USENIX Security '21 - GForce: GPU-Friendly Oblivious and Rapid Neural Network Inference
Lucien K. L. Ng and Sherman S. M. Chow, The Chinese University of Hong Kong, Hong Kong
Neural-network classification is getting more pervasive. It captures data of the subjects to be classified, e.g., appearance for facial recognition, which is personal and often sensitive. Oblivious inference protects the data privacy of both the query and the model. However, it is not as fast and as accurate as its plaintext counterpart.
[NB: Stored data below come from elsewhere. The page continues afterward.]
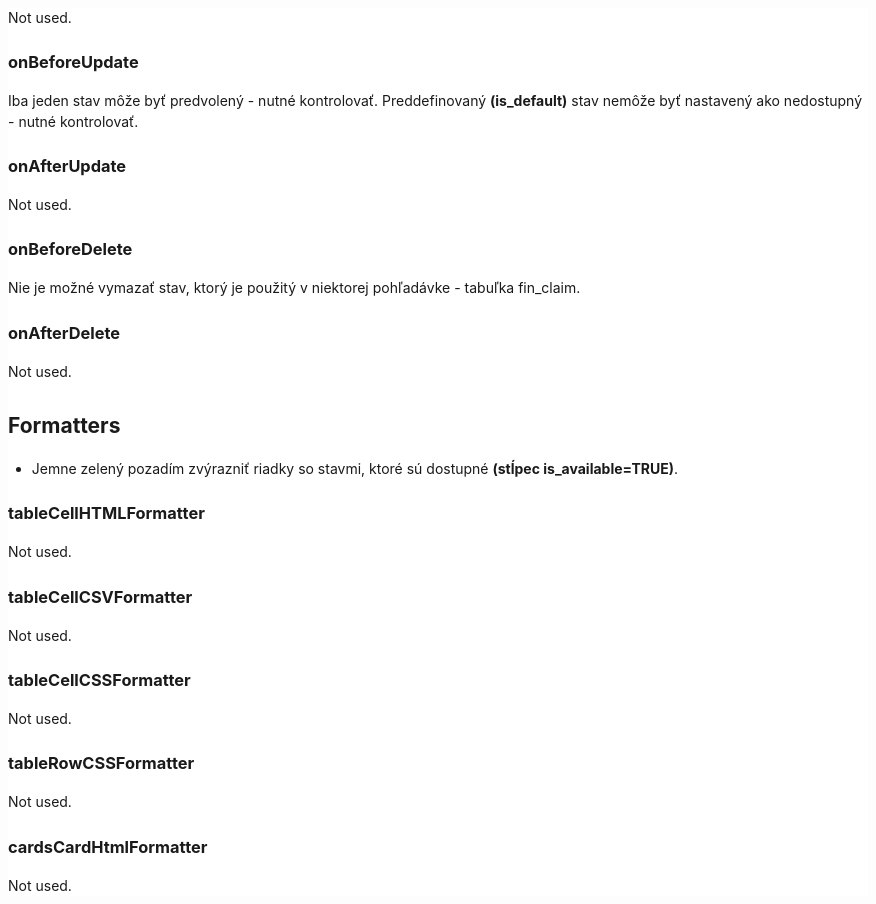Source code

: Not used.

### onBeforeUpdate

Iba jeden stav môže byť predvolený - nutné kontrolovať.
Preddefinovaný **(is_default)** stav nemôže byť nastavený ako nedostupný - nutné kontrolovať.

### onAfterUpdate

Not used.

### onBeforeDelete

Nie je možné vymazať stav, ktorý je použitý v niektorej pohľadávke - tabuľka fin_claim.


### onAfterDelete

Not used.

## Formatters

* Jemne zelený pozadím zvýrazniť riadky so stavmi, ktoré sú dostupné **(stĺpec is_available=TRUE)**. 

### tableCellHTMLFormatter

Not used.

### tableCellCSVFormatter

Not used.

### tableCellCSSFormatter

Not used.

### tableRowCSSFormatter

Not used.

### cardsCardHtmlFormatter

Not used.
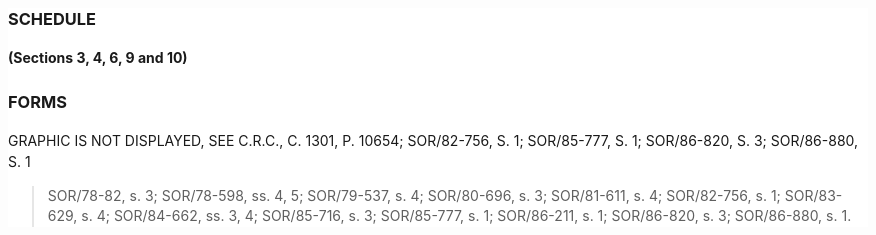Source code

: 
### **SCHEDULE** 
**(Sections 3, 4, 6, 9 and 10)**
### **FORMS** 
GRAPHIC IS NOT DISPLAYED, SEE C.R.C., C. 1301, P. 10654; SOR/82-756, S. 1; SOR/85-777, S. 1; SOR/86-820, S. 3; SOR/86-880, S. 1


> SOR/78-82, s. 3; SOR/78-598, ss. 4, 5; SOR/79-537, s. 4; SOR/80-696, s. 3; SOR/81-611, s. 4; SOR/82-756, s. 1; SOR/83-629, s. 4; SOR/84-662, ss. 3, 4; SOR/85-716, s. 3; SOR/85-777, s. 1; SOR/86-211, s. 1; SOR/86-820, s. 3; SOR/86-880, s. 1.


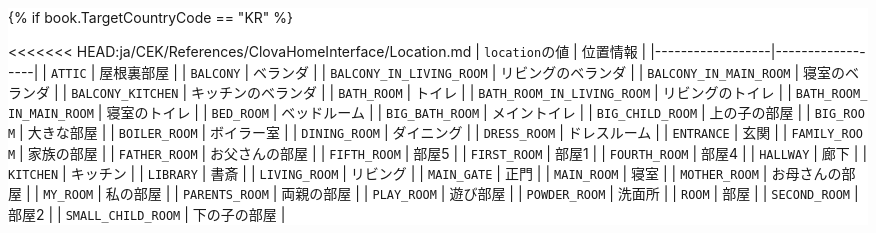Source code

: {% if book.TargetCountryCode == "KR" %}

<<<<<<< HEAD:ja/CEK/References/ClovaHomeInterface/Location.md
| `location`の値 | 位置情報          |
|------------------|------------------|
| `ATTIC`                     | 屋根裏部屋  |
| `BALCONY`                   | ベランダ  |
| `BALCONY_IN_LIVING_ROOM`    | リビングのベランダ  |
| `BALCONY_IN_MAIN_ROOM`      | 寝室のベランダ  |
| `BALCONY_KITCHEN`           | キッチンのベランダ  |
| `BATH_ROOM`                 | トイレ  |
| `BATH_ROOM_IN_LIVING_ROOM`  | リビングのトイレ |
| `BATH_ROOM_IN_MAIN_ROOM`    | 寝室のトイレ |
| `BED_ROOM`                  | ベッドルーム |
| `BIG_BATH_ROOM`             | メイントイレ  |
| `BIG_CHILD_ROOM`            | 上の子の部屋  |
| `BIG_ROOM`                  | 大きな部屋  |
| `BOILER_ROOM`               | ボイラー室 |
| `DINING_ROOM`               | ダイニング |
| `DRESS_ROOM`                | ドレスルーム |
| `ENTRANCE`                  | 玄関 |
| `FAMILY_ROOM`               | 家族の部屋  |
| `FATHER_ROOM`               | お父さんの部屋 |
| `FIFTH_ROOM`                | 部屋5  |
| `FIRST_ROOM`                | 部屋1 |
| `FOURTH_ROOM`               | 部屋4 |
| `HALLWAY`                   | 廊下 |
| `KITCHEN`                   | キッチン |
| `LIBRARY`                   | 書斎 |
| `LIVING_ROOM`               | リビング |
| `MAIN_GATE`                 | 正門 |
| `MAIN_ROOM`                 | 寝室 |
| `MOTHER_ROOM`               | お母さんの部屋 |
| `MY_ROOM`                   | 私の部屋  |
| `PARENTS_ROOM`              | 両親の部屋  |
| `PLAY_ROOM`                 | 遊び部屋  |
| `POWDER_ROOM`               | 洗面所 |
| `ROOM`                      | 部屋  |
| `SECOND_ROOM`               | 部屋2 |
| `SMALL_CHILD_ROOM`          | 下の子の部屋 |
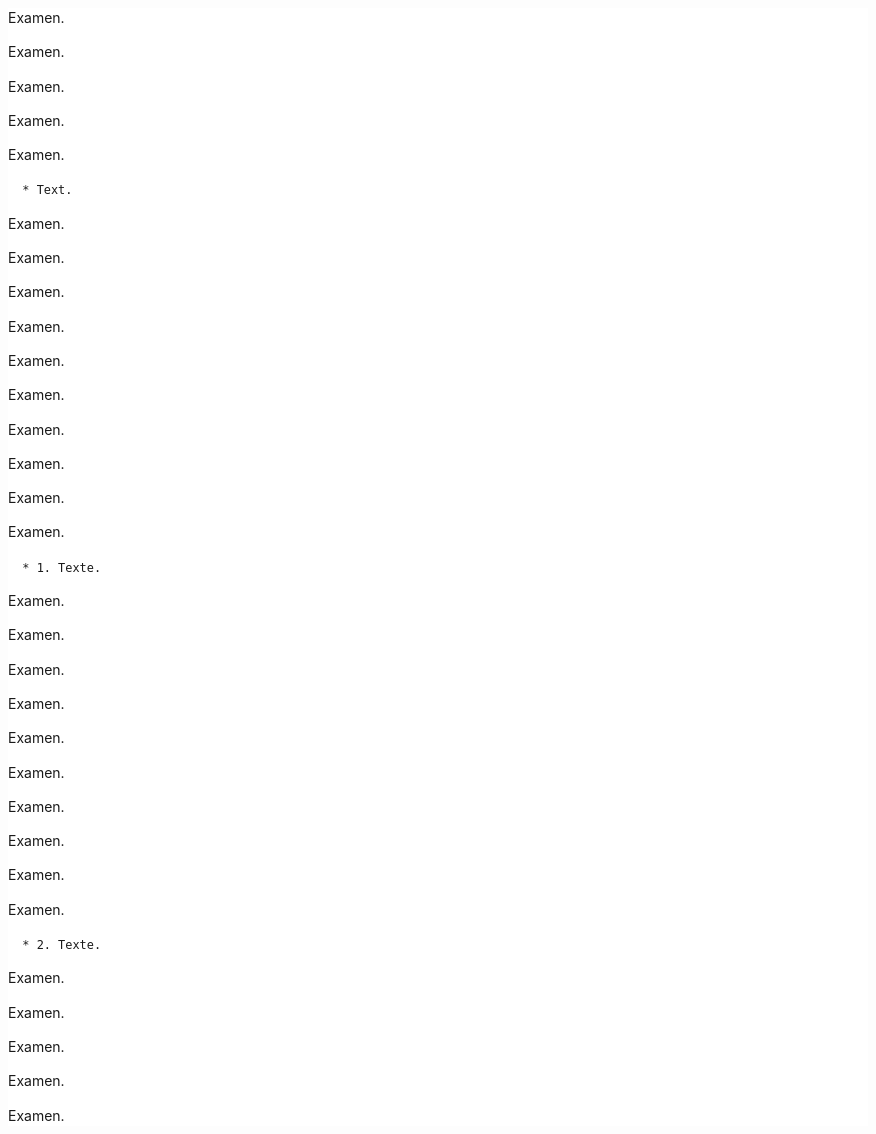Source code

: Examen.

Examen.

Examen.

Examen.

Examen.

      * Text.

Examen.

Examen.

Examen.

Examen.

Examen.

Examen.

Examen.

Examen.

Examen.

Examen.

      * 1. Texte.

Examen.

Examen.

Examen.

Examen.

Examen.

Examen.

Examen.

Examen.

Examen.

Examen.

      * 2. Texte.

Examen.

Examen.

Examen.

Examen.

Examen.

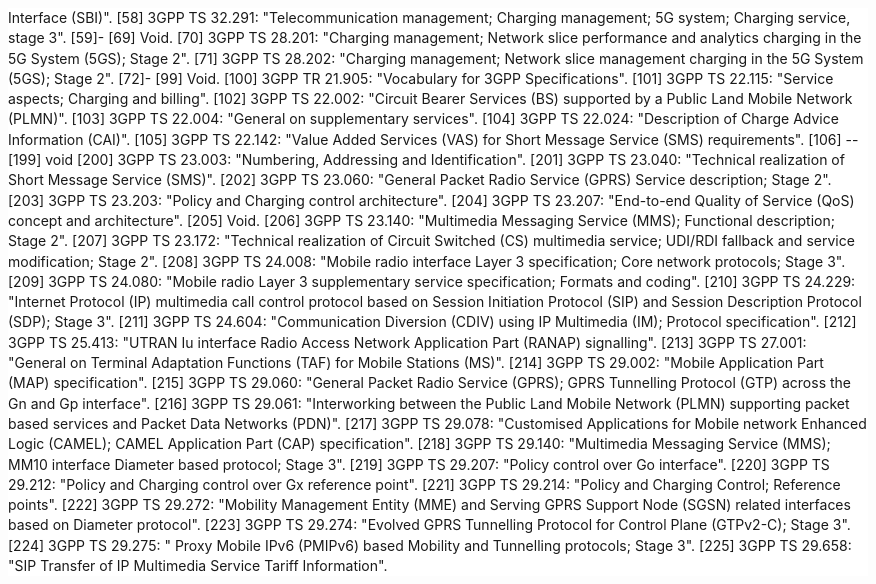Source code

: Interface (SBI)\".
[58] 3GPP TS 32.291: \"Telecommunication management; Charging management; 5G
system; Charging service, stage 3\".
[59]- [69] Void.
[70] 3GPP TS 28.201: \"Charging management; Network slice performance and
analytics charging in the 5G System (5GS); Stage 2\".
[71] 3GPP TS 28.202: \"Charging management; Network slice management charging
in the 5G System (5GS); Stage 2\".
[72]- [99] Void.
[100] 3GPP TR 21.905: \"Vocabulary for 3GPP Specifications\".
[101] 3GPP TS 22.115: \"Service aspects; Charging and billing\".
[102] 3GPP TS 22.002: \"Circuit Bearer Services (BS) supported by a Public
Land Mobile Network (PLMN)\".
[103] 3GPP TS 22.004: \"General on supplementary services\".
[104] 3GPP TS 22.024: \"Description of Charge Advice Information (CAI)\".
[105] 3GPP TS 22.142: \"Value Added Services (VAS) for Short Message Service
(SMS) requirements\".
[106] -- [199] void
[200] 3GPP TS 23.003: \"Numbering, Addressing and Identification\".
[201] 3GPP TS 23.040: \"Technical realization of Short Message Service
(SMS)\".
[202] 3GPP TS 23.060: \"General Packet Radio Service (GPRS) Service
description; Stage 2\".
[203] 3GPP TS 23.203: \"Policy and Charging control architecture\".
[204] 3GPP TS 23.207: \"End-to-end Quality of Service (QoS) concept and
architecture\".
[205] Void.
[206] 3GPP TS 23.140: \"Multimedia Messaging Service (MMS); Functional
description; Stage 2\".
[207] 3GPP TS 23.172: \"Technical realization of Circuit Switched (CS)
multimedia service; UDI/RDI fallback and service modification; Stage 2\".
[208] 3GPP TS 24.008: \"Mobile radio interface Layer 3 specification; Core
network protocols; Stage 3\".
[209] 3GPP TS 24.080: \"Mobile radio Layer 3 supplementary service
specification; Formats and coding\".
[210] 3GPP TS 24.229: \"Internet Protocol (IP) multimedia call control
protocol based on Session Initiation Protocol (SIP) and Session Description
Protocol (SDP); Stage 3\".
[211] 3GPP TS 24.604: \"Communication Diversion (CDIV) using IP Multimedia
(IM); Protocol specification\".
[212] 3GPP TS 25.413: \"UTRAN Iu interface Radio Access Network Application
Part (RANAP) signalling\".
[213] 3GPP TS 27.001: \"General on Terminal Adaptation Functions (TAF) for
Mobile Stations (MS)\".
[214] 3GPP TS 29.002: \"Mobile Application Part (MAP) specification\".
[215] 3GPP TS 29.060: \"General Packet Radio Service (GPRS); GPRS Tunnelling
Protocol (GTP) across the Gn and Gp interface\".
[216] 3GPP TS 29.061: \"Interworking between the Public Land Mobile Network
(PLMN) supporting packet based services and Packet Data Networks (PDN)\".
[217] 3GPP TS 29.078: \"Customised Applications for Mobile network Enhanced
Logic (CAMEL); CAMEL Application Part (CAP) specification\".
[218] 3GPP TS 29.140: \"Multimedia Messaging Service (MMS); MM10 interface
Diameter based protocol; Stage 3\".
[219] 3GPP TS 29.207: \"Policy control over Go interface\".
[220] 3GPP TS 29.212: \"Policy and Charging control over Gx reference point\".
[221] 3GPP TS 29.214: \"Policy and Charging Control; Reference points\".
[222] 3GPP TS 29.272: \"Mobility Management Entity (MME) and Serving GPRS
Support Node (SGSN) related interfaces based on Diameter protocol\".
[223] 3GPP TS 29.274: \"Evolved GPRS Tunnelling Protocol for Control Plane
(GTPv2-C); Stage 3\".
[224] 3GPP TS 29.275: \" Proxy Mobile IPv6 (PMIPv6) based Mobility and
Tunnelling protocols; Stage 3\".
[225] 3GPP TS 29.658: \"SIP Transfer of IP Multimedia Service Tariff
Information\".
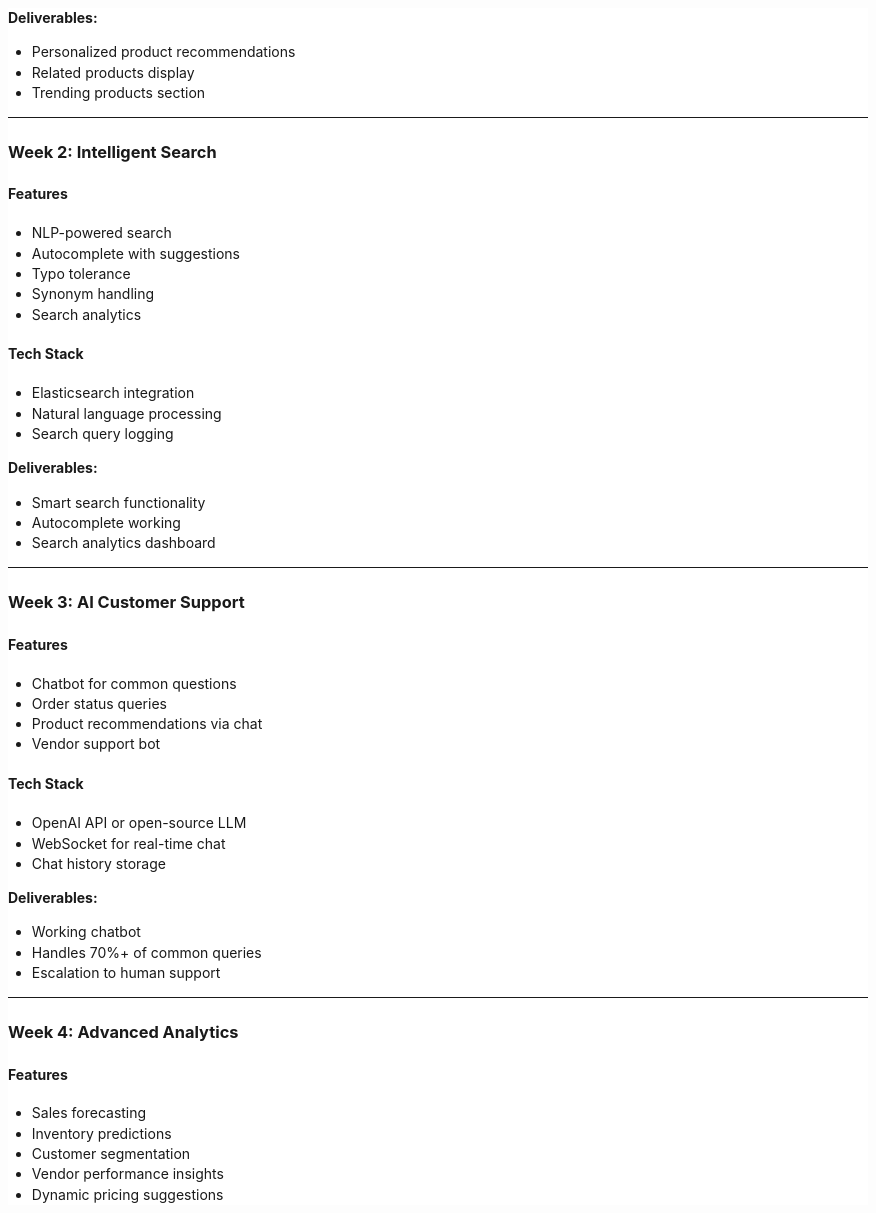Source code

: **Deliverables:**
- Personalized product recommendations
- Related products display
- Trending products section

---

### Week 2: Intelligent Search

#### Features
- NLP-powered search
- Autocomplete with suggestions
- Typo tolerance
- Synonym handling
- Search analytics

#### Tech Stack
- Elasticsearch integration
- Natural language processing
- Search query logging

**Deliverables:**
- Smart search functionality
- Autocomplete working
- Search analytics dashboard

---

### Week 3: AI Customer Support

#### Features
- Chatbot for common questions
- Order status queries
- Product recommendations via chat
- Vendor support bot

#### Tech Stack
- OpenAI API or open-source LLM
- WebSocket for real-time chat
- Chat history storage

**Deliverables:**
- Working chatbot
- Handles 70%+ of common queries
- Escalation to human support

---

### Week 4: Advanced Analytics

#### Features
- Sales forecasting
- Inventory predictions
- Customer segmentation
- Vendor performance insights
- Dynamic pricing suggestions
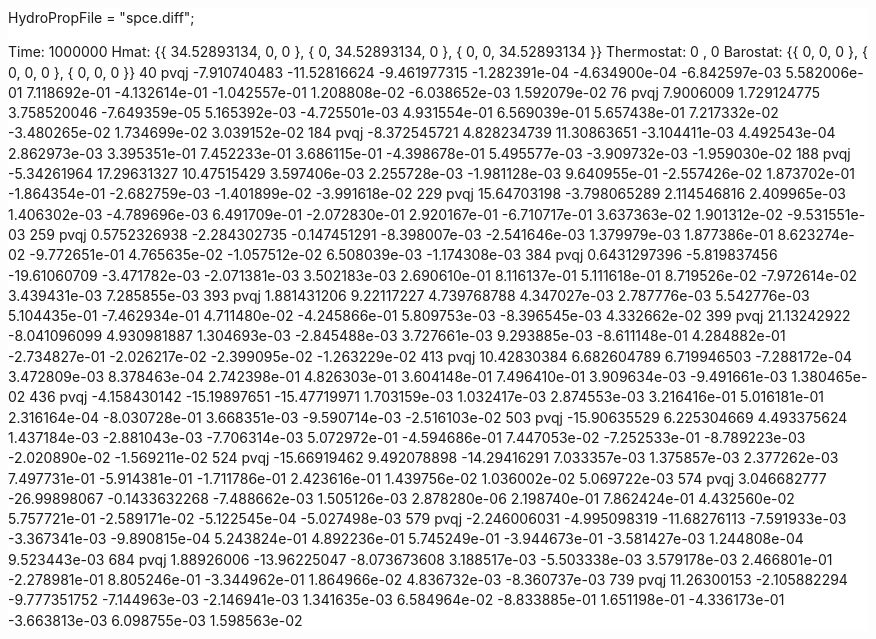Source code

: 
HydroPropFile = "spce.diff";

  </MetaData>
  <Snapshot>
    <FrameData>
        Time: 1000000
        Hmat: {{ 34.52893134, 0, 0 }, { 0, 34.52893134, 0 }, { 0, 0, 34.52893134 }}
  Thermostat: 0 , 0
    Barostat: {{ 0, 0, 0 }, { 0, 0, 0 }, { 0, 0, 0 }}
    </FrameData>
    <StuntDoubles>
        40    pvqj       -7.910740483       -11.52816624       -9.461977315 -1.282391e-04 -4.634900e-04 -6.842597e-03  5.582006e-01  7.118692e-01 -4.132614e-01 -1.042557e-01  1.208808e-02 -6.038652e-03  1.592079e-02
        76    pvqj          7.9006009        1.729124775        3.758520046 -7.649359e-05  5.165392e-03 -4.725501e-03  4.931554e-01  6.569039e-01  5.657438e-01  7.217332e-02 -3.480265e-02  1.734699e-02  3.039152e-02
       184    pvqj       -8.372545721        4.828234739        11.30863651 -3.104411e-03  4.492543e-04  2.862973e-03  3.395351e-01  7.452233e-01  3.686115e-01 -4.398678e-01  5.495577e-03 -3.909732e-03 -1.959030e-02
       188    pvqj        -5.34261964        17.29631327        10.47515429  3.597406e-03  2.255728e-03 -1.981128e-03  9.640955e-01 -2.557426e-02  1.873702e-01 -1.864354e-01 -2.682759e-03 -1.401899e-02 -3.991618e-02
       229    pvqj        15.64703198       -3.798065289        2.114546816  2.409965e-03  1.406302e-03 -4.789696e-03  6.491709e-01 -2.072830e-01  2.920167e-01 -6.710717e-01  3.637363e-02  1.901312e-02 -9.531551e-03
       259    pvqj       0.5752326938       -2.284302735       -0.147451291 -8.398007e-03 -2.541646e-03  1.379979e-03  1.877386e-01  8.623274e-02 -9.772651e-01  4.765635e-02 -1.057512e-02  6.508039e-03 -1.174308e-03
       384    pvqj       0.6431297396       -5.819837456       -19.61060709 -3.471782e-03 -2.071381e-03  3.502183e-03  2.690610e-01  8.116137e-01  5.111618e-01  8.719526e-02 -7.972614e-02  3.439431e-03  7.285855e-03
       393    pvqj        1.881431206         9.22117227        4.739768788  4.347027e-03  2.787776e-03  5.542776e-03  5.104435e-01 -7.462934e-01  4.711480e-02 -4.245866e-01  5.809753e-03 -8.396545e-03  4.332662e-02
       399    pvqj        21.13242922       -8.041096099        4.930981887  1.304693e-03 -2.845488e-03  3.727661e-03  9.293885e-03 -8.611148e-01  4.284882e-01 -2.734827e-01 -2.026217e-02 -2.399095e-02 -1.263229e-02
       413    pvqj        10.42830384        6.682604789        6.719946503 -7.288172e-04  3.472809e-03  8.378463e-04  2.742398e-01  4.826303e-01  3.604148e-01  7.496410e-01  3.909634e-03 -9.491661e-03  1.380465e-02
       436    pvqj       -4.158430142       -15.19897651       -15.47719971  1.703159e-03  1.032417e-03  2.874553e-03  3.216416e-01  5.016181e-01  2.316164e-04 -8.030728e-01  3.668351e-03 -9.590714e-03 -2.516103e-02
       503    pvqj       -15.90635529        6.225304669        4.493375624  1.437184e-03 -2.881043e-03 -7.706314e-03  5.072972e-01 -4.594686e-01  7.447053e-02 -7.252533e-01 -8.789223e-03 -2.020890e-02 -1.569211e-02
       524    pvqj       -15.66919462        9.492078898       -14.29416291  7.033357e-03  1.375857e-03  2.377262e-03  7.497731e-01 -5.914381e-01 -1.711786e-01  2.423616e-01  1.439756e-02  1.036002e-02  5.069722e-03
       574    pvqj        3.046682777       -26.99898067      -0.1433632268 -7.488662e-03  1.505126e-03  2.878280e-06  2.198740e-01  7.862424e-01  4.432560e-02  5.757721e-01 -2.589171e-02 -5.122545e-04 -5.027498e-03
       579    pvqj       -2.246006031       -4.995098319       -11.68276113 -7.591933e-03 -3.367341e-03 -9.890815e-04  5.243824e-01  4.892236e-01  5.745249e-01 -3.944673e-01 -3.581427e-03  1.244808e-04  9.523443e-03
       684    pvqj         1.88926006       -13.96225047       -8.073673608  3.188517e-03 -5.503338e-03  3.579178e-03  2.466801e-01 -2.278981e-01  8.805246e-01 -3.344962e-01  1.864966e-02  4.836732e-03 -8.360737e-03
       739    pvqj        11.26300153       -2.105882294       -9.777351752 -7.144963e-03 -2.146941e-03  1.341635e-03  6.584964e-02 -8.833885e-01  1.651198e-01 -4.336173e-01 -3.663813e-03  6.098755e-03  1.598563e-02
A recent cryptographic solution Delphi (Usenix Security 2020) strives for low latency by using GPU on linear layers and replacing some non-linear units in the model at a price of accuracy. It can handle a query on CIFAR-100 with ~68% accuracy in 14s or ~66% accuracy in 2.6s.
We propose GForce, tackling the latency issue from the root causes instead of approximating non-linear computations. With the SWALP training approach (ICML 2019), we propose stochastic rounding and truncation (SRT) layers, which fuse quantization with dequantization between non-linear and linear layers and free us from floating-point operations for efficiency. They also ensure high accuracy while working over the severely-finite cryptographic field. We further propose a suite of GPU-friendly secure online/offline protocols for common operations, including comparison and wrap-around handling, which benefit non-linear layers, including our SRT.
With our two innovations, GForce supports VGG16, attaining ~73% accuracy over CIFAR-100 for the first time, in 0.4s. Compared with the prior best non-approximated solution (Usenix Security 2018), GForce speeds up non-linear~layers~in VGG by 34×. Our techniques shed light on a new direction that utilizes GPU throughout the model to minimize latency.